20060730

Poor to Average

My email is somewhat broken at the moment. It's always interesting for me to hear people talk about five 9's reliability, i.e. 99.999%, since this equates to about five minutes of down time in a year. My experience is that any system in real life usually has at best three 9's reliability (about 8 hours down time per year), and I'm reasonably happy with two 9's: three days of downtime over the year, hopefully spread out in small chunks and taking into account various midnight -- 2am fixes that sys admins seem to enjoy so much. Anyway, my remote Unix system went down sometime yesterday around 4pm, coincidentally when I was reuploading my website, but hopefully not caused by this, and the sysadmin has left a message promising its return sometime on monday, which would equate to around 1.5 days of solid downtime, so well on course for two 9's. If we can stay at this level, and not degrade to one 9, then I'll be reasonably happy. Of course, this is as nothing to the pain caused to sensitive teenagers by the Great MySpace Outage of 2006. Meantime, if anyone has sent me email, it seems to be still there (since my inbox is on a different disk to the one containing all my data, which is currently missing, presumed safely backed up on tape somewhere*). But, it will take a while before I get around to answering it. Yeah, that's why I haven't replied to you, computer ate my .pinerc, that's the reason [+].

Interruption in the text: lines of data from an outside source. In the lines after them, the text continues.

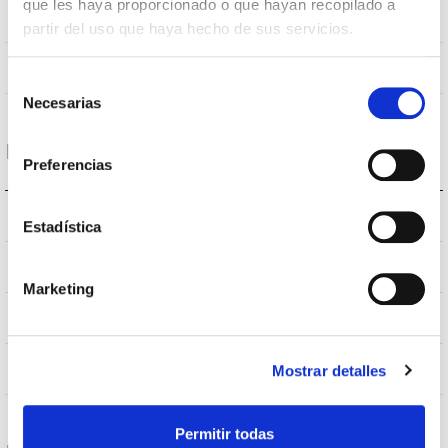
que les haya proporcionado o que hayan recopilado a
80
CRI Indice de rendu des couleurs
partir del uso que haya hecho de sus servicios.
200
Angle d’ouverture
Selección
Necesarias
de
consentimiento
Logement et finition
Preferencias
S19
Type de bague
Estadística
IP20
Indice d’étanchéité IP
Marketing
Blanc
Couleur du corps
PET
Corps
Mostrar detalles
Permitir todas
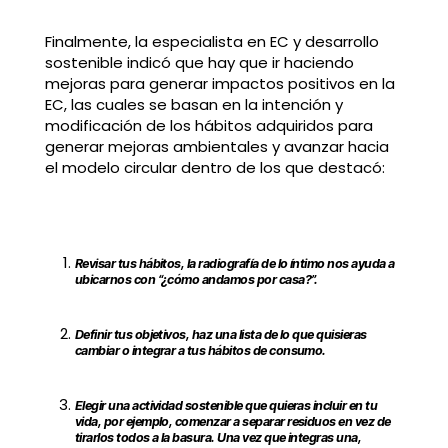
Finalmente, la especialista en EC y desarrollo
sostenible indicó que hay que ir haciendo
mejoras para generar impactos positivos en la
EC, las cuales se basan en la intención y
modificación de los hábitos adquiridos para
generar mejoras ambientales y avanzar hacia
el modelo circular dentro de los que destacó:
Revisar tus hábitos, la radiografía de lo íntimo nos ayuda a
ubicarnos con “¿cómo andamos por casa?”.
Definir tus objetivos, haz una lista de lo que quisieras
cambiar o integrar a tus hábitos de consumo.
Elegir una actividad sostenible que quieras incluir en tu
vida, por ejemplo, comenzar a separar residuos en vez de
tirarlos todos a la basura. Una vez que integras una,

[* Of course, all my important data is backed up over about six disk drives and three locations; however, I belatedly realize that my sent-mail is not as regularly duplicated; this will change when things get back to normal].
[+ Yes, I still use Pine as my primary email client. You got a problem with that? It's not as if I'm using mail or elm]

Anyway, in lieu of wasting time on email, I've instead been exercising some of my latent aggression on reviewing bad data mining papers. They are all pretty awful. At the moment, I am particularly riled by one entry on the review form I have to fill in. It reads:

How is the presentation?
5 (Excellent)
4 (Good)
3 (Above average)
2 (Below average)
1 (Fair)
0 (Poor)

Firstly, there is something naggingly ungrammatical about the question, but I can't quite say why. But mostly, the presentation of most of the papers I'm reading is pretty bad. They aren't well explained, figures are squeezed so small as to be illegible, they appear to have been written by translating to Portuguese and then to English via Babelfish, and so on. So the average is pretty bad. I would be delighted if I saw many papers whose presentation quality was "fair". "fair" to me means about average, i.e. the expected level. So it irks me that below average in this list is above fair, because based on the papers I have to review, fair would be significantly above the average. It's generally stupid to have "above average" and "below average" as options here. So here is the list that I would like to see:

5 Good
4 Acceptable
3 Poor
2 Bloody awful
1 Absolutely incomprehensible
0 Riddled with spelling mistakes, grammatical errors, illegible diagrams, made-up words, references that don't exist, badly translated idioms, sentences that make no sense whatsoever after repeated attempts to decrypt, and clear evidence that the paper was written in Microsoft word.